• Required work: Output everything from the line containing "What is the difference" down through the end of the records, word for word, leaving out the pictures.

══ Extracted information

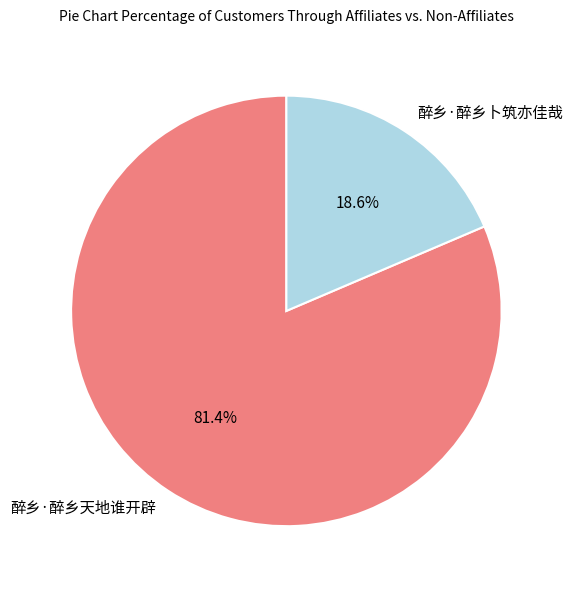

What percentage is NOT represented by 醉乡·醉乡天地谁开辟?

18.6%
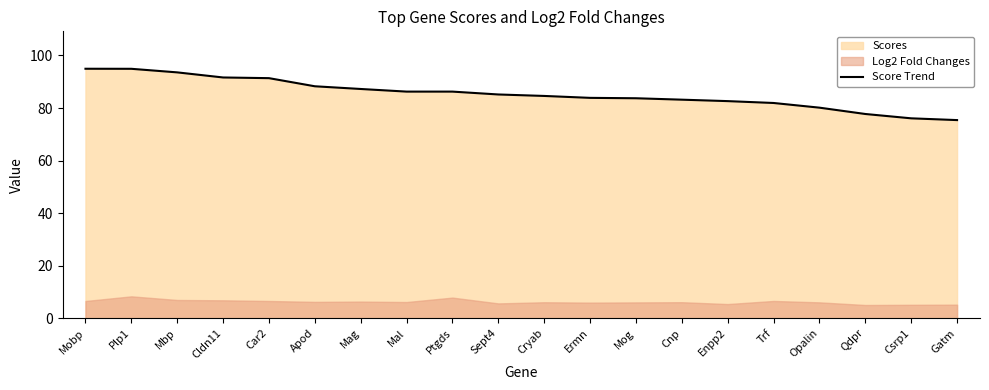

List the labels in order of value, largest first.

Mobp, Plp1, Mbp, Cldn11, Car2, Apod, Mag, Mal, Ptgds, Sept4, Cryab, Ermn, Mog, Cnp, Enpp2, Trf, Opalin, Qdpr, Csrp1, Gatm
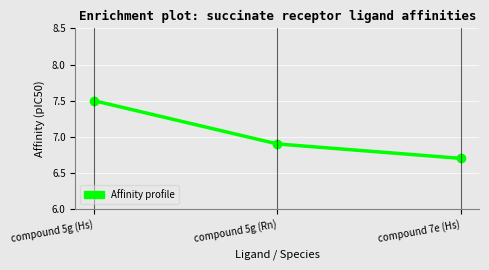

What is the ratio of the value at compound 5g (Hs) to the value at compound 5g (Rn)?

1.1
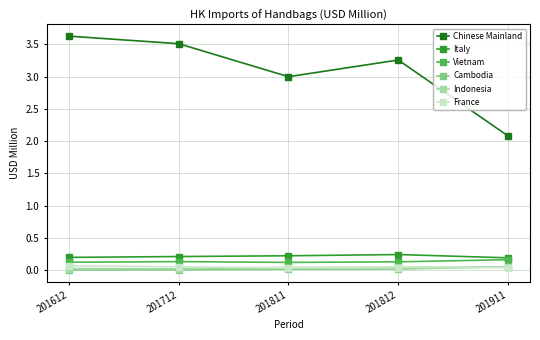

Does the chart have visible grid lines?

Yes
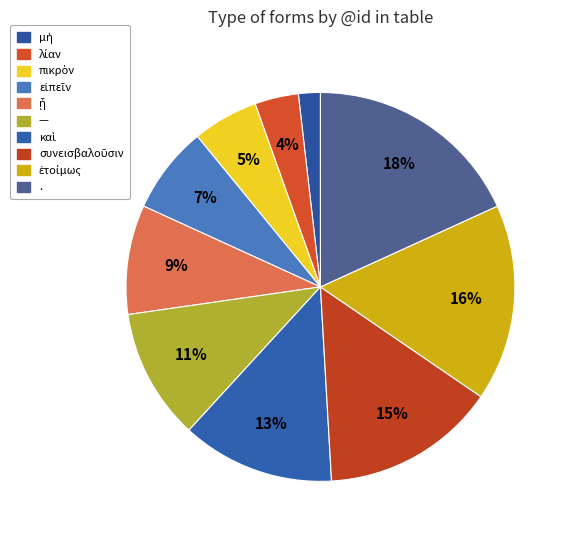

Which slice is the largest?

.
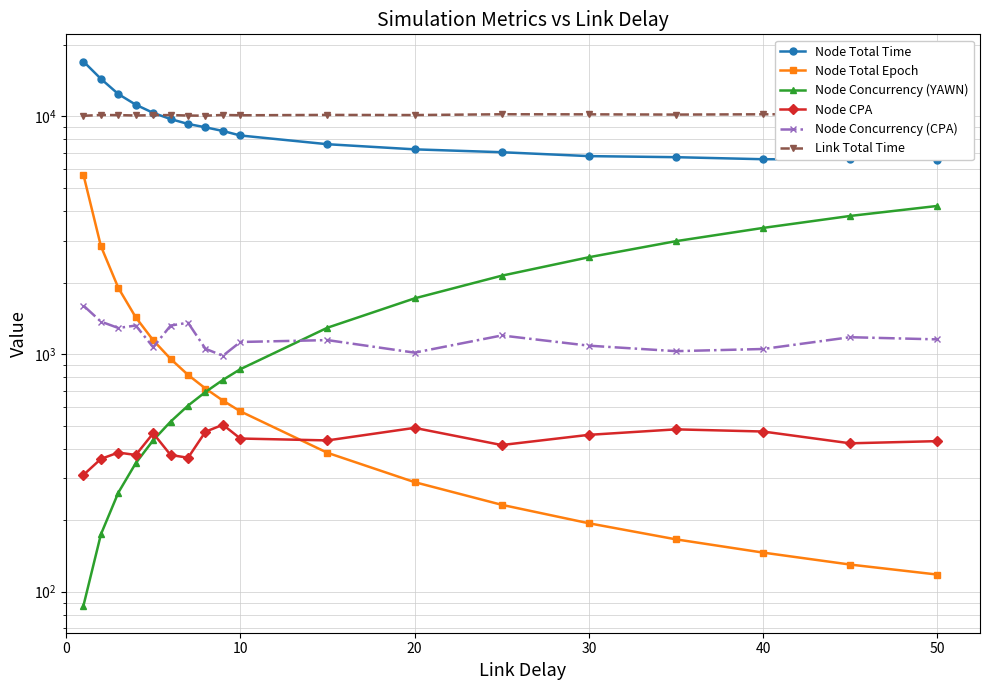

What is the difference between the second highest and minimum values in the Node Concurrency (YAWN) series?

3725.3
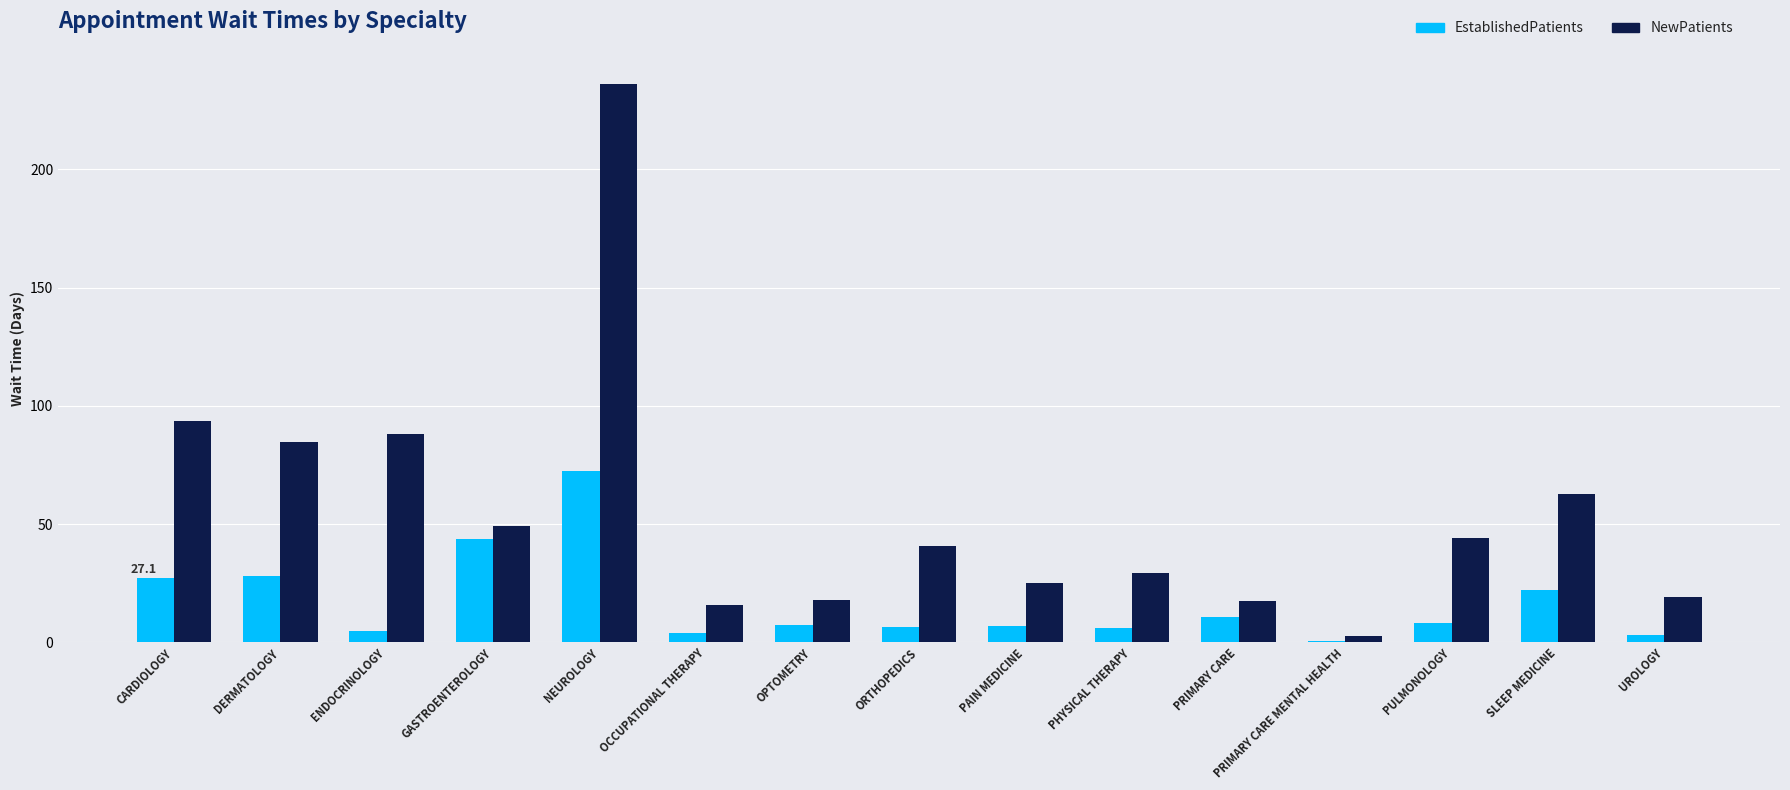

What is the spread (max minus min) of values at PULMONOLOGY?

36.2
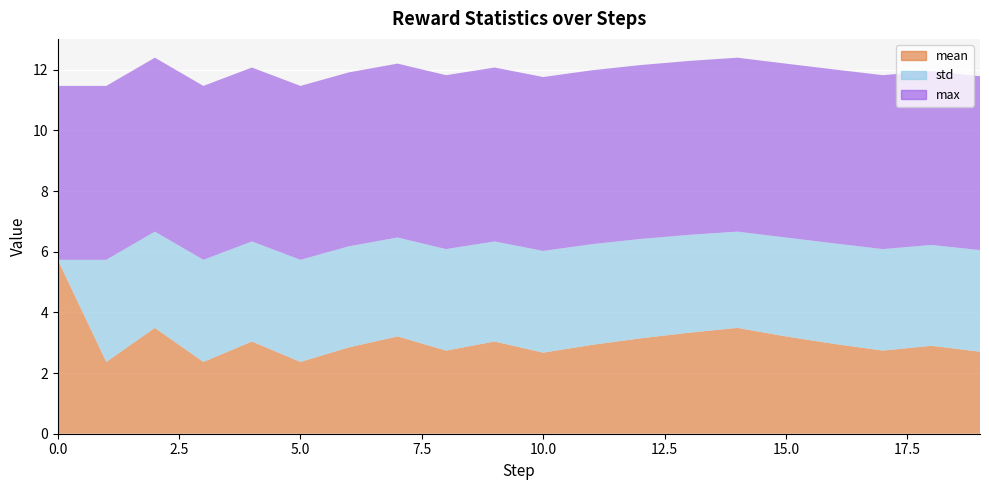

Reading right to left, transcribe all the data shown in this chart.

mean: 19=2.7	18=2.9	17=2.7	16=3.0	15=3.2	14=3.5	13=3.3	12=3.1	11=2.9	10=2.7	9=3.0	8=2.7	7=3.2	6=2.8	5=2.4	4=3.0	3=2.4	2=3.5	1=2.4	0=5.7
std: 19=3.3	18=3.3	17=3.3	16=3.3	15=3.3	14=3.2	13=3.2	12=3.3	11=3.3	10=3.4	9=3.3	8=3.3	7=3.3	6=3.3	5=3.4	4=3.3	3=3.4	2=3.2	1=3.4	0=0.0
max: 19=5.7	18=5.7	17=5.7	16=5.7	15=5.7	14=5.7	13=5.7	12=5.7	11=5.7	10=5.7	9=5.7	8=5.7	7=5.7	6=5.7	5=5.7	4=5.7	3=5.7	2=5.7	1=5.7	0=5.7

════

• The completed task:
What is the difference between the second highest and minimum values in the Node Concurrency (YAWN) series?

3725.3

What is the spread (max minus min) of values at PULMONOLOGY?

36.2

Reading right to left, transcribe all the data shown in this chart.

mean: 19=2.7	18=2.9	17=2.7	16=3.0	15=3.2	14=3.5	13=3.3	12=3.1	11=2.9	10=2.7	9=3.0	8=2.7	7=3.2	6=2.8	5=2.4	4=3.0	3=2.4	2=3.5	1=2.4	0=5.7
std: 19=3.3	18=3.3	17=3.3	16=3.3	15=3.3	14=3.2	13=3.2	12=3.3	11=3.3	10=3.4	9=3.3	8=3.3	7=3.3	6=3.3	5=3.4	4=3.3	3=3.4	2=3.2	1=3.4	0=0.0
max: 19=5.7	18=5.7	17=5.7	16=5.7	15=5.7	14=5.7	13=5.7	12=5.7	11=5.7	10=5.7	9=5.7	8=5.7	7=5.7	6=5.7	5=5.7	4=5.7	3=5.7	2=5.7	1=5.7	0=5.7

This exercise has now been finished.